The Marriage of Figaro

Theatre Royal, Glasgow

If it is difficult not to miss hearing Voi che sapete and Dove sono sung in Italian, nonetheless it is pretty much inarguable that performing Marriage of Figaro in English makes it more accessible. Even with Amanda Holden’s translation of the libretto, the machinations of Figaro’s parentage and Cherubino’s infatuations are complex to follow.

Sir Thomas Allen’s production of Mozart’s 1787 hit was already very aware of the class war at the heart of the comedy of Figaro’s wedding and it is even more evident in this revival. All that hiding-in-the-same-chair nonsense in Act One becomes an obvious metaphor for the similarity in the amorous attitudes of Count Almaviva and his pretty page, one because he feels his position entitles him, the other caused by raging youthful hormones.

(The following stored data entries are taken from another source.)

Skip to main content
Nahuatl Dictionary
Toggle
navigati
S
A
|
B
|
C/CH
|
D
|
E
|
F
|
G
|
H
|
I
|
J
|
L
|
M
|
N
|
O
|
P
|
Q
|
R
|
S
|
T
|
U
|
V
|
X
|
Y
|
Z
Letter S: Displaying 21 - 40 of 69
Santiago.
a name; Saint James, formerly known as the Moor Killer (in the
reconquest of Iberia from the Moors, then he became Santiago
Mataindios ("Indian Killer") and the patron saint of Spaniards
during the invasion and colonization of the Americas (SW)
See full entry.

As Edward Jowle’s performance in the title role makes clear, cocksure Figaro is also not without his flaws, never as smart as he thinks he is and too ready to think the worst of his bride-to-be, Susanna (Ava Dodd). Bringing up the houselights for his bitter Act Four aria tries to make all the men in the audience complicit in his self-deception.

Jowle and Dodd have real chemistry together and excellent voices, and Simone McIntosh’s energetic Cherubino is another fine piece of casting, well matched with Kira Kaplan’s Barbarina when she makes her appearance.

It was hard to warm as quickly to Alexandra Lowe’s Countess and Ian Rucker’s Count, she coldly disappointed rather than nursing thwarted passion, he a little stiff and short of heft at the bottom of his range, but that feeling dissipated in the swirl of the action and the building momentum of the ensemble set-pieces.

There were some lapses in clarity in the diction of some of the other principals, particularly in the patter-pace verses, but Scottish Opera’s casting, mixing experienced hands with young talent and new faces with company stalwarts, is up to its usual high standard – and similarly tall in the case of Jowle, Rucker, and Edward Hawkins as Doctor Bartolo.

This is a superb-looking staging (designed by Simon Higlett), with snappy scene-changes and sumptuous period costuming, the one assumed by the Countess and then adopted by Susanna clearly echoing Audrey Hepburn’s in the film of My Fair Lady, with all the associated trappings of pretending to be someone you are not.

Choreography is in the reliable hands of Kally Lloyd-Jones, the chorus moving as precisely as the principals do, and demonstrating as clear a grasp of ensemble coherence.

The bed-rock of the whole production, however, is in the pit where Dane Lam conducts a very characterful orchestra, with natural trumpets and horns, 30-odd strings on sparkling form (notably leading into the septet at the end of Act Two), and the winds to his left full of fine soloists.

Singular praise, however, has to go to Toby Hession for his piano continuo, on the conductor’s right. It is full of delightful witty surprises, enlivening the recitatives and almost commentating on the action. The composer would have loved it.

Keith Bruce

Further performances in Glasgow tomorrow and 15, 17, 20 & 23 May then touring to Edinburgh, Aberdeen and Inverness.